Yet another reason...
...to maintain some degree of anonymity on the internet.
Via Bill Quick, we find that blogger Hossein Derakhshan was googled by customs officers as he tried to enter the US at the Buffalo border.
I've literally become homeless. My new home is now hoder.com and I'm not joking.
You might have seen a small change in my little biography on the right hand side. I had said that I was in New York and that's what had actually changed my life. But I'm now out of the states and can't go back at least for six months.
It was actually my blog that got me into trouble after a month of staying in my friend's flat in lower-Manhattan, NYC. It's a sad but real story.
...When I wanted to come back to NYC, I was obviously stopped and interviewed by US Customs and Border Security people at the Buffalo border, like everyone else on the bus.
But when they realized I was going to the States to speak at a blog-related conference (ConvergeSouth) they googled my name right in front of me. Two of them, actually.
They carefully scanned the results and found this English blog. One of them, a very sharp guy in fact, started to read every single post on my blog. And it didn't take long until he shocked me: "So you live in New York, right? That's what you've written in your on blog."
...He was ecstatic. My blog made his day, or in this case, his night. He kept reading my posts and asking questions about a lot of them: Why did I go to Iran, what are my feelings about Bush administration, why I separated from my wife, what did think about Iranian politics, etc.
The guy was so in love with his job he wanted to get me into deep trouble so ultimately I could never go back to his lovely country, apparently. So he started to look for evidence that I'd also worked in the States and were paid by them. Until he found, in my archive, a post I'd written before leaving for Iran, to ask for the blogging community's attention and support, especially if something happened to me in Iran and about how they could help in that case.
Now, if you follow the link, you'll see that this guy's words and behavior weren't exactly smart under the circumstances. Discretion would have been advisable. But the point remains: anything you and I write that makes it onto the web, even indirectly, is available to be used against us by any idiotic customs officer—or anyone else who is in a position of authority and can use a computer.
I don't exactly enjoy using a pseudonym online. Some have even called those who blog under an assumed name "cowards." Although my real name is, well, pretty lame-sounding with no "zing" or any other kind of phonetic desirability, it is my name, after all, and I'd much rather be posting as myself than some obviously fictitious character. (Actually, if you tried just a bit, you could probably find out what my real name is.) And I admire those who openly use their real names online all the more because of the courage required to do so.

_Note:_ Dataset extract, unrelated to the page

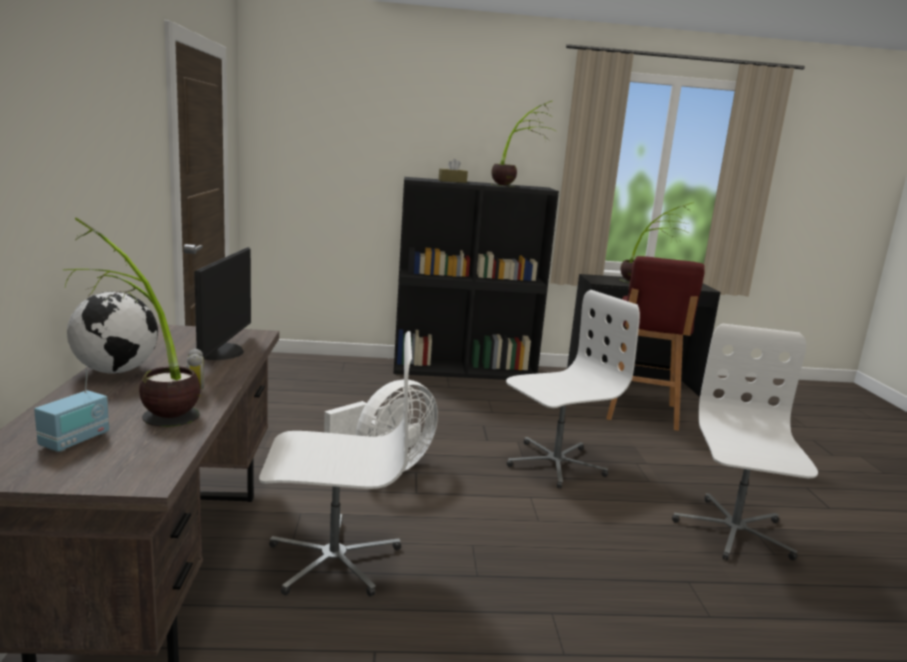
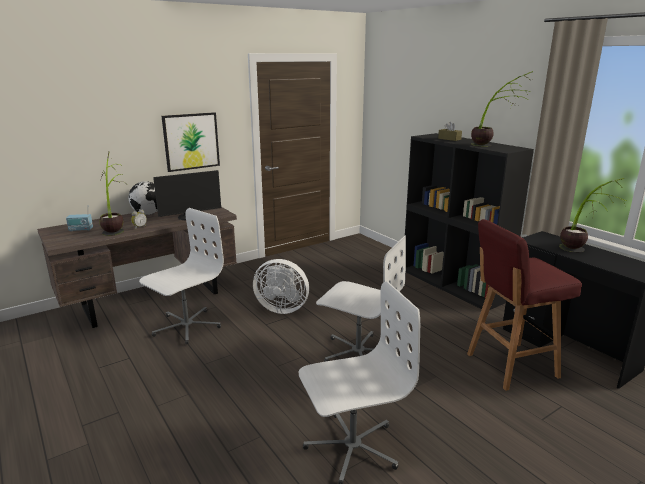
camera: 60 degrees right, 5 degrees up
(122, 196) = (191, 141): none -> picture
(333, 559) = (186, 326): white office chair -> white office chair turned 105 degrees counterclockwise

But this is the sort of thing that keeps me behind a "protective curtain" of at least partial anonymity for now, even in these "free" United States.
Searchlight Crusade linked with Links and Minifeatures 11 27 Sunday
UPDATE: After reading Searchlight Crusade's comments on this post, I need to reemphasize what was and what was not my point, because Dan Melson is mostly right about this.
It was not my point to say that anyone had been prevented from entering this country wrongly. Melson argues that Derakhshan was correctly kept out of the country, being an illegal resident.
It was my point to emphasize that anything we write that ends up on the internet may well come back to bite us in ways we did not foresee, not, as Dan inferred, only the illegal things. If I believed I could trust all customs officers, police with an axe to grind, etc., then I wouldn't have written this simply because "I don't want to be bothered." That's all, and yes, I should have been clearer about that.

















Posted by: Phoenix | Friday, 25 November 2005 at 10:53 PM
One Mr. Go Daddy in Scottsdale, AZ. So, it turns out that Obi-wan is the notorious hip-hop rapper Go Daddy. The reason for his anonymity, then, is most likely to hide the fact that he has an illegitimate child name Snoop Doggy.
Can't blame a guy for wanting to hide that!
Posted by: DaveG | Saturday, 26 November 2005 at 08:57 AM
Heh! (I almost NEVER use the expression LOL, but I sure did!)
Posted by: Obi-Wan | Saturday, 26 November 2005 at 12:05 PM
Posted by: Obi-Wan | Saturday, 26 November 2005 at 12:08 PM
Posted by: rob | Saturday, 26 November 2005 at 12:31 PM
Posted by: Obi-Wan | Saturday, 26 November 2005 at 12:50 PM
I applied me a applicashun to be a Shizzle but me bust wusent whut they wus astin fo,... I am tellin yew now....et wusent. Et dident project thee bling intew thee spotlite far 'nuff.